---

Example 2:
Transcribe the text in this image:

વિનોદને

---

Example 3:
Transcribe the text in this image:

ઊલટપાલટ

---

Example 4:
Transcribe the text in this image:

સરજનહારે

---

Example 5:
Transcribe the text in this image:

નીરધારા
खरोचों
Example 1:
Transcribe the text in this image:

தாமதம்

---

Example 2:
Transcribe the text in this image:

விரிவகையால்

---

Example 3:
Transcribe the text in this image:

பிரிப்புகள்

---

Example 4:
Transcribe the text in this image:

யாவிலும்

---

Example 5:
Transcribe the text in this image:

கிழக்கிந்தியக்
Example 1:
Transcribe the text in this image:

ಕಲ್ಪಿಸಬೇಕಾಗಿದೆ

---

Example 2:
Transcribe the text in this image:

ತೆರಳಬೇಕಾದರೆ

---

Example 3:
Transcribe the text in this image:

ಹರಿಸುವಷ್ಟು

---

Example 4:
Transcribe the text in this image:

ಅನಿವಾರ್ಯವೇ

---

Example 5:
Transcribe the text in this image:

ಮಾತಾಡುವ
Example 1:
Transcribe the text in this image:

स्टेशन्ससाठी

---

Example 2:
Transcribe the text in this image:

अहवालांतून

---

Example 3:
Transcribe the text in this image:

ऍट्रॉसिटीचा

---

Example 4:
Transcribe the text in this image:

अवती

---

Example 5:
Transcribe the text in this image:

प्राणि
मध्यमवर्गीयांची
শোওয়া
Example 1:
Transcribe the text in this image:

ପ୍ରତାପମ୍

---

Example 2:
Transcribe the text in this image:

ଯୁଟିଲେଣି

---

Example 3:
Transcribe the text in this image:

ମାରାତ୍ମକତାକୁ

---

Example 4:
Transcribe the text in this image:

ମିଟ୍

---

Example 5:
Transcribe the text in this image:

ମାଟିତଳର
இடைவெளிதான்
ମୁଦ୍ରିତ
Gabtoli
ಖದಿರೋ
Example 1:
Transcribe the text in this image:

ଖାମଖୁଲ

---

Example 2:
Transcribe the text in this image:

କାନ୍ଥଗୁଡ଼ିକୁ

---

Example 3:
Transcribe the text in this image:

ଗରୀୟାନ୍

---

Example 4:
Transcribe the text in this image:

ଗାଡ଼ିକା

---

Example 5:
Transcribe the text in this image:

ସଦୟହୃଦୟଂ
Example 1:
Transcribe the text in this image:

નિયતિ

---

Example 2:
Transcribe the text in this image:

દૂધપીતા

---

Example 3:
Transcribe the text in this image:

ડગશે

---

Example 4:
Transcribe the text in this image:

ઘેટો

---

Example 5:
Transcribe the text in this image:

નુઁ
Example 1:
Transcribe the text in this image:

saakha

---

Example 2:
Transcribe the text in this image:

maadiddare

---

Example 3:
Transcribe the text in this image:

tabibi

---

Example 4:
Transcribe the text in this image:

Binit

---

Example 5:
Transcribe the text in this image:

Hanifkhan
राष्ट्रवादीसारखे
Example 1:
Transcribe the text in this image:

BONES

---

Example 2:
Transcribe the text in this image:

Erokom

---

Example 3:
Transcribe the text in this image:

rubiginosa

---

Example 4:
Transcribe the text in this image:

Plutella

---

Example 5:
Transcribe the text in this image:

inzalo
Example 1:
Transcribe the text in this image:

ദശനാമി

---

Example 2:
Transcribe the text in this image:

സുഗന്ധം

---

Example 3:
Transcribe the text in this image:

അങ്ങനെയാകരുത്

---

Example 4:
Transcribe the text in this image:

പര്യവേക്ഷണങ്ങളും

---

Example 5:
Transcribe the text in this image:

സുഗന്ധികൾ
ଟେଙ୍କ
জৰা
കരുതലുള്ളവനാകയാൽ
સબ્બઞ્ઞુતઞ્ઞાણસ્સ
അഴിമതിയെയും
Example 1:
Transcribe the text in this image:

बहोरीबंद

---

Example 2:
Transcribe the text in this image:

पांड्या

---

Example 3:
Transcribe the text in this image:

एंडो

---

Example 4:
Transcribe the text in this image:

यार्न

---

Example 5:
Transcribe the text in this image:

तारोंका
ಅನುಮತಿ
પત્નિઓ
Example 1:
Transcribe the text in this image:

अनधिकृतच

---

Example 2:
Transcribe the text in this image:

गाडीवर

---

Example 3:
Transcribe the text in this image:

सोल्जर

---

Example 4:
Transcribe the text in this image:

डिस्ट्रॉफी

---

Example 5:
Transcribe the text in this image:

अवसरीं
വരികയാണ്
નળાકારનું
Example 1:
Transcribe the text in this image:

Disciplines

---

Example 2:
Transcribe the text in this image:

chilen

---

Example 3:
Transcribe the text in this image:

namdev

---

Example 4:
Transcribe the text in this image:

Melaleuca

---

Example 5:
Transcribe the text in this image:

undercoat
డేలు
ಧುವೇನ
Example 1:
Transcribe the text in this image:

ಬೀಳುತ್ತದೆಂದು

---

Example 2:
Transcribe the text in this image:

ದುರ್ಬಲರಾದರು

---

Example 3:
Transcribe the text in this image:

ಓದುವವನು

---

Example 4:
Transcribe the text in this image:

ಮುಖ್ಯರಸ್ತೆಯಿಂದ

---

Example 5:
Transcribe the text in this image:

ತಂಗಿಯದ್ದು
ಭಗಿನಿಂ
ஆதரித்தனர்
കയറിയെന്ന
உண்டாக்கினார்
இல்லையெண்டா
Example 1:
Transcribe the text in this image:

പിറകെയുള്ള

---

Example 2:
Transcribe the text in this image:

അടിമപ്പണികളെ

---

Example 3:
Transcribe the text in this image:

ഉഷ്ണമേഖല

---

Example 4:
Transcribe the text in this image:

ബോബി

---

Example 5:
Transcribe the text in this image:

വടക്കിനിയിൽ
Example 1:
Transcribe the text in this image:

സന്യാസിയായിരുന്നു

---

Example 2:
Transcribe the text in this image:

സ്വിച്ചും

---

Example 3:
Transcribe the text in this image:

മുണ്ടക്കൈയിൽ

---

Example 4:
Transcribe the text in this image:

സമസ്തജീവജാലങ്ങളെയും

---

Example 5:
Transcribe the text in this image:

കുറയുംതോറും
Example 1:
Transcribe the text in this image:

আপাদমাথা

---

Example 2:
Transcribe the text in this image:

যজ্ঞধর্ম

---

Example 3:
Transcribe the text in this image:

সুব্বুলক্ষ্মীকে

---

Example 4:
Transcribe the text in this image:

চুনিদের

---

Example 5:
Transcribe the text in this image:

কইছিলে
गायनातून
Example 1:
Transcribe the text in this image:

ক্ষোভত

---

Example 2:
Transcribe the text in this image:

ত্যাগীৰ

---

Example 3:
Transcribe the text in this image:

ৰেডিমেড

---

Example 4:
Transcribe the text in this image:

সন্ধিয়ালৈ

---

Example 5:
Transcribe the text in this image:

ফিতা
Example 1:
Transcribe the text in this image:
★ ★ ★ ★ ★
** EXERCISE BRIEF **
The whole block of data above should be printed again verbatim.

** SOLUTION FOR THIS TASK **
---

Example 2:
Transcribe the text in this image:

વિનોદને

---

Example 3:
Transcribe the text in this image:

ઊલટપાલટ

---

Example 4:
Transcribe the text in this image:

સરજનહારે

---

Example 5:
Transcribe the text in this image:

નીરધારા
खरोचों
Example 1:
Transcribe the text in this image:

தாமதம்

---

Example 2:
Transcribe the text in this image:

விரிவகையால்

---

Example 3:
Transcribe the text in this image:

பிரிப்புகள்

---

Example 4:
Transcribe the text in this image:

யாவிலும்

---

Example 5:
Transcribe the text in this image:

கிழக்கிந்தியக்
Example 1:
Transcribe the text in this image:

ಕಲ್ಪಿಸಬೇಕಾಗಿದೆ

---

Example 2:
Transcribe the text in this image:

ತೆರಳಬೇಕಾದರೆ

---

Example 3:
Transcribe the text in this image:

ಹರಿಸುವಷ್ಟು

---

Example 4:
Transcribe the text in this image:

ಅನಿವಾರ್ಯವೇ

---

Example 5:
Transcribe the text in this image:

ಮಾತಾಡುವ
Example 1:
Transcribe the text in this image:

स्टेशन्ससाठी

---

Example 2:
Transcribe the text in this image:

अहवालांतून

---

Example 3:
Transcribe the text in this image:

ऍट्रॉसिटीचा

---

Example 4:
Transcribe the text in this image:

अवती

---

Example 5:
Transcribe the text in this image:

प्राणि
मध्यमवर्गीयांची
শোওয়া
Example 1:
Transcribe the text in this image:

ପ୍ରତାପମ୍

---

Example 2:
Transcribe the text in this image:

ଯୁଟିଲେଣି

---

Example 3:
Transcribe the text in this image:

ମାରାତ୍ମକତାକୁ

---

Example 4:
Transcribe the text in this image:

ମିଟ୍

---

Example 5:
Transcribe the text in this image:

ମାଟିତଳର
இடைவெளிதான்
ମୁଦ୍ରିତ
Gabtoli
ಖದಿರೋ
Example 1:
Transcribe the text in this image:

ଖାମଖୁଲ

---

Example 2:
Transcribe the text in this image:

କାନ୍ଥଗୁଡ଼ିକୁ

---

Example 3:
Transcribe the text in this image:

ଗରୀୟାନ୍

---

Example 4:
Transcribe the text in this image:

ଗାଡ଼ିକା

---

Example 5:
Transcribe the text in this image:

ସଦୟହୃଦୟଂ
Example 1:
Transcribe the text in this image:

નિયતિ

---

Example 2:
Transcribe the text in this image:

દૂધપીતા

---

Example 3:
Transcribe the text in this image:

ડગશે

---

Example 4:
Transcribe the text in this image:

ઘેટો

---

Example 5:
Transcribe the text in this image:

નુઁ
Example 1:
Transcribe the text in this image:

saakha

---

Example 2:
Transcribe the text in this image:

maadiddare

---

Example 3:
Transcribe the text in this image:

tabibi

---

Example 4:
Transcribe the text in this image:

Binit

---

Example 5:
Transcribe the text in this image:

Hanifkhan
राष्ट्रवादीसारखे
Example 1:
Transcribe the text in this image:

BONES

---

Example 2:
Transcribe the text in this image:

Erokom

---

Example 3:
Transcribe the text in this image:

rubiginosa

---

Example 4:
Transcribe the text in this image:

Plutella

---

Example 5:
Transcribe the text in this image:

inzalo
Example 1:
Transcribe the text in this image:

ദശനാമി

---

Example 2:
Transcribe the text in this image:

സുഗന്ധം

---

Example 3:
Transcribe the text in this image:

അങ്ങനെയാകരുത്

---

Example 4:
Transcribe the text in this image:

പര്യവേക്ഷണങ്ങളും

---

Example 5:
Transcribe the text in this image:

സുഗന്ധികൾ
ଟେଙ୍କ
জৰা
കരുതലുള്ളവനാകയാൽ
સબ્બઞ્ઞુતઞ્ઞાણસ્સ
അഴിമതിയെയും
Example 1:
Transcribe the text in this image:

बहोरीबंद

---

Example 2:
Transcribe the text in this image:

पांड्या

---

Example 3:
Transcribe the text in this image:

एंडो

---

Example 4:
Transcribe the text in this image:

यार्न

---

Example 5:
Transcribe the text in this image:

तारोंका
ಅನುಮತಿ
પત્નિઓ
Example 1:
Transcribe the text in this image:

अनधिकृतच

---

Example 2:
Transcribe the text in this image:

गाडीवर

---

Example 3:
Transcribe the text in this image:

सोल्जर

---

Example 4:
Transcribe the text in this image:

डिस्ट्रॉफी

---

Example 5:
Transcribe the text in this image:

अवसरीं
വരികയാണ്
નળાકારનું
Example 1:
Transcribe the text in this image:

Disciplines

---

Example 2:
Transcribe the text in this image:

chilen

---

Example 3:
Transcribe the text in this image:

namdev

---

Example 4:
Transcribe the text in this image:

Melaleuca

---

Example 5:
Transcribe the text in this image:

undercoat
డేలు
ಧುವೇನ
Example 1:
Transcribe the text in this image:

ಬೀಳುತ್ತದೆಂದು

---

Example 2:
Transcribe the text in this image:

ದುರ್ಬಲರಾದರು

---

Example 3:
Transcribe the text in this image:

ಓದುವವನು

---

Example 4:
Transcribe the text in this image:

ಮುಖ್ಯರಸ್ತೆಯಿಂದ

---

Example 5:
Transcribe the text in this image:

ತಂಗಿಯದ್ದು
ಭಗಿನಿಂ
ஆதரித்தனர்
കയറിയെന്ന
உண்டாக்கினார்
இல்லையெண்டா
Example 1:
Transcribe the text in this image:

പിറകെയുള്ള

---

Example 2:
Transcribe the text in this image:

അടിമപ്പണികളെ

---

Example 3:
Transcribe the text in this image:

ഉഷ്ണമേഖല

---

Example 4:
Transcribe the text in this image:

ബോബി

---

Example 5:
Transcribe the text in this image:

വടക്കിനിയിൽ
Example 1:
Transcribe the text in this image:

സന്യാസിയായിരുന്നു

---

Example 2:
Transcribe the text in this image:

സ്വിച്ചും

---

Example 3:
Transcribe the text in this image:

മുണ്ടക്കൈയിൽ

---

Example 4:
Transcribe the text in this image:

സമസ്തജീവജാലങ്ങളെയും

---

Example 5:
Transcribe the text in this image:

കുറയുംതോറും
Example 1:
Transcribe the text in this image:

আপাদমাথা

---

Example 2:
Transcribe the text in this image:

যজ্ঞধর্ম

---

Example 3:
Transcribe the text in this image:

সুব্বুলক্ষ্মীকে

---

Example 4:
Transcribe the text in this image:

চুনিদের

---

Example 5:
Transcribe the text in this image:

কইছিলে
गायनातून
Example 1:
Transcribe the text in this image:

ক্ষোভত

---

Example 2:
Transcribe the text in this image:

ত্যাগীৰ

---

Example 3:
Transcribe the text in this image:

ৰেডিমেড

---

Example 4:
Transcribe the text in this image:

সন্ধিয়ালৈ

---

Example 5:
Transcribe the text in this image:

ফিতা
Example 1:
Transcribe the text in this image:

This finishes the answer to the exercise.